What did Garry Tan mean by building a Foxconn factory for his AI agents?

Garry Tan, president of Y Combinator, used the image of a Foxconn factory to describe the 540,000 lines of code he wrote around an AI model: validators, retry loops, and tests policing a worker that already does the job well. His point is that he built a cage of control over an intelligence that never needed it.

Why is capability no longer equal to lines of code in AI software development?

Because the economics inverted. For decades the AI model was expensive and code was cheap, so you wrote a lot of code to ration and police the model. Today the model is cheap and capable, so you write the minimum code and instruct it in plain language. More lines no longer mean more capability, they often mean more cage.

What is a skillpack and how is it different from vibe coding?

A skillpack, in the sense Garry Tan uses, is a reusable unit of capability: markdown instructions plus the minimal code it needs, with unit and integration tests. The difference from vibe coding is exactly that: vibe coding is a feeling with no coverage, while a skillpack has tests that let it change without breaking.

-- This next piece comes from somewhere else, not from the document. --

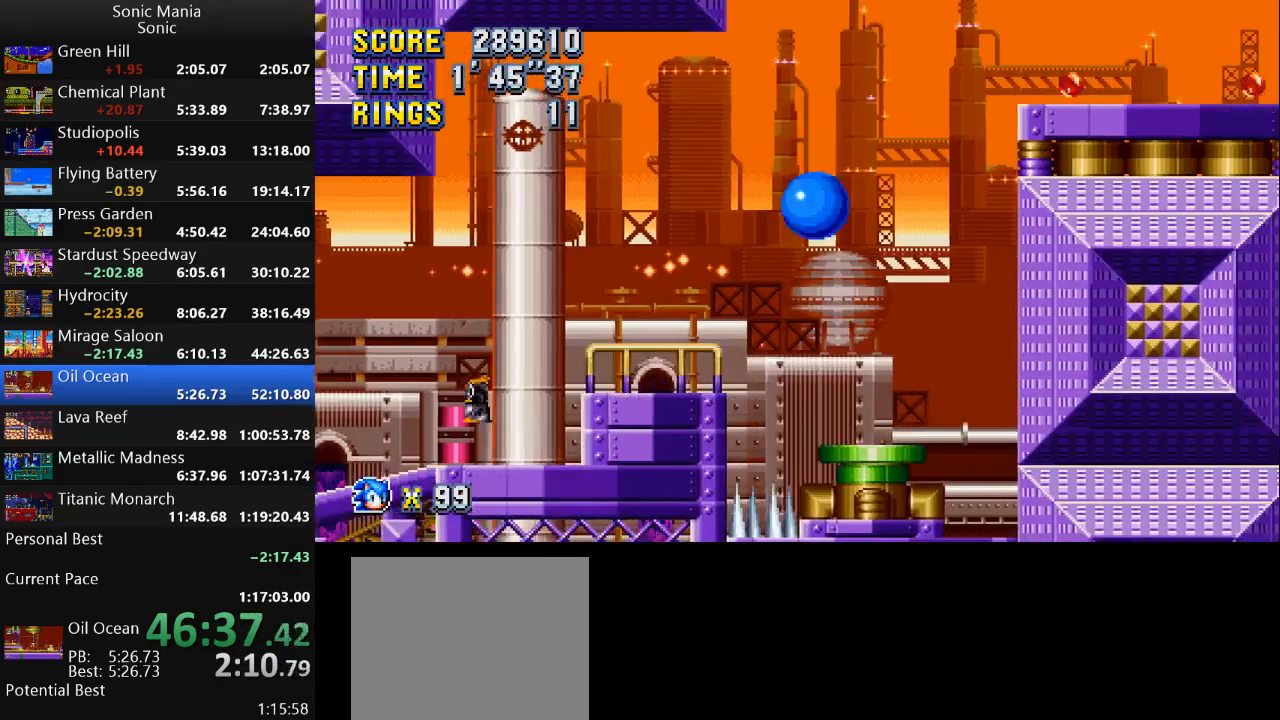
{"buttons": [], "left_stick": "center", "right_stick": "center", "events": [[33, "left_stick", "left"], [367, "left_stick", "center"], [433, "left_stick", "right"], [500, "left_stick", "center"]]}
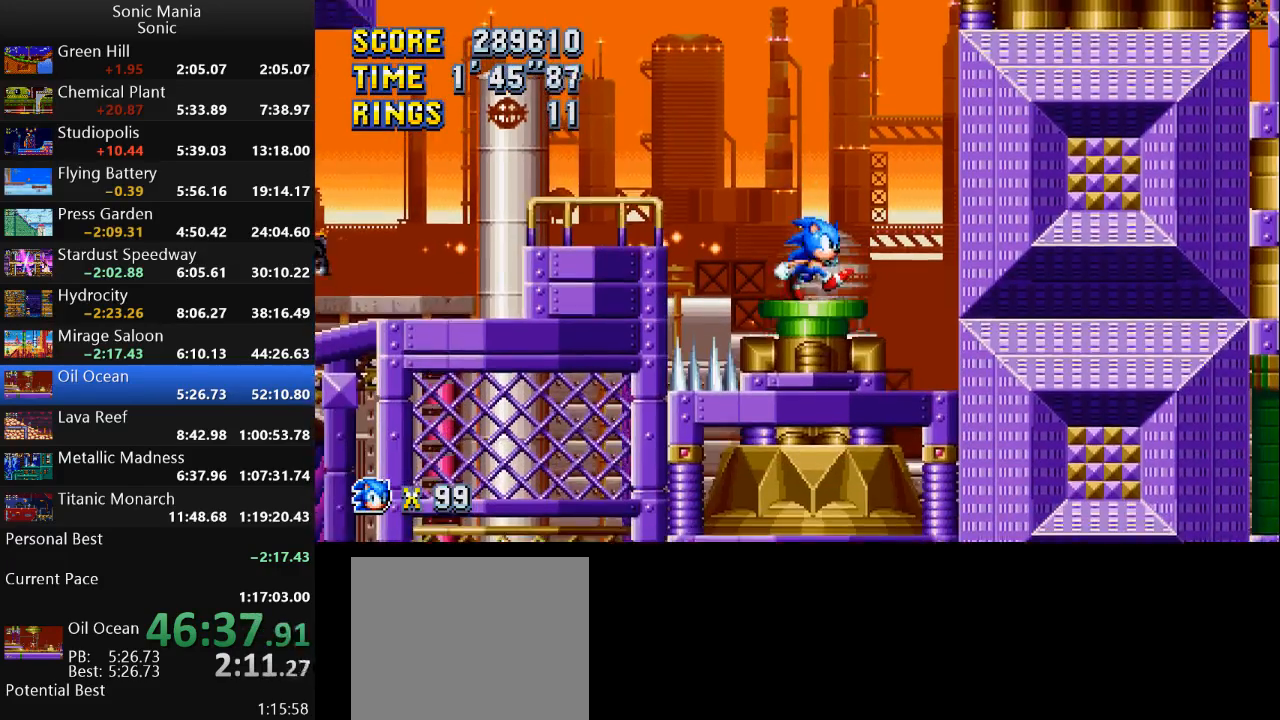
{"buttons": [], "left_stick": "down", "right_stick": "center", "events": [[467, "left_stick", "down"]]}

How does IQ Source help decide what control code is unnecessary around an AI agent?

AI Maestro from IQ Source maps the real processes and separates the load-bearing rail from the cage that only provides a feeling of control, and Tech Partner is the role that keeps that decision in production. The goal is that you don't end up maintaining a surveillance factory around an AI worker that already did the job.

www.iqsource.ai

You built a Foxconn factory to babysit your AI

Ricardo Argüello

You built a Foxconn factory to babysit your AI

Ricardo Argüello — June 9, 2026

Ricardo Argüello

CEO & Founder

June 9, 2026 Software Development 7 min read

Garry Tan, the president of Y Combinator, admitted something this week that almost nobody with his profile says out loud.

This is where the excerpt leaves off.